Khurshid Ahmad
February 2005.
Text corpora are used in a number of different ways: traditionally corpora have been
used for the study and analysis of language at different levels of linguistic description;
corpora have been constructed for the specific purpose of acquiring knowledge for
information extraction systems, knowledge-based systems and e-business systems;
corpora have been developed for cognitive neuropsychology purposes and for
studying child language development. Speech corpora play a vital role in the
specification, design and implementation of telephonic communication and for the
broadcast media.
The creation of a corpus is a task that experts perform better than novices: the experts
have an intuitive notion of the inter-related notions of representativeness, balance,
coverage, accuracy and impact. The categorization of texts is an equally complex
task – and those of us who have looked at library classification systems, news wire
subject category, and museum classification, are always so different from what ones
intuition may suggest.
In my talk, I will deal with two key issues: First, the design, assembly and analysis of
corpora of sub-languages or special languages for automatically extracting
terminology and ontology, or more accurately, a conceptual scheme for organising the
terminology. I will draw upon my experience of the special language of nuclear
physics, sewer engineering, philosophy of science, and art & dance criticism. Second,
I will discuss how texts can be ‘automatically’ categorised using neural computing
systems, particularly self-organising maps. A good example here is the WEBSOM
web site that is being used to automatically categorise and retrieve texts in computer
science and other disciplines. I will describe my recent experience of organising news
wire texts automatically using a system that learns to categorise. The texts used in
both the studies were captured from digital libraries and news wire services.

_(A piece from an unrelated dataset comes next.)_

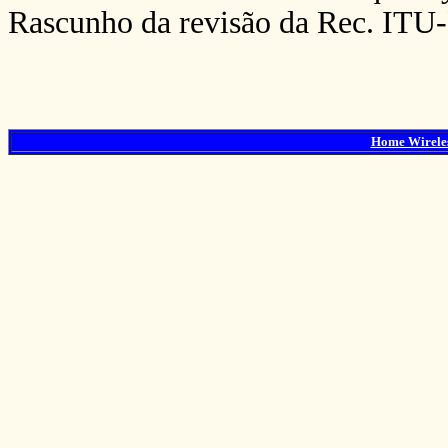
Rascunho da revisão da Rec. ITU-
Home Wirele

The lessons drawn from terminology/ontology studies and from categorisation
systems, will be synthesised to describe a system that can learn to assemble, design,
analyse and categorise texts automatically. This system will additionally have a
‘knowledge base’ comprising heuristics developed by expert corpus linguists. So, in
‘fullness’ of time, we might have a system that can autonomously organise corpora by
retrieving texts from the world wide web.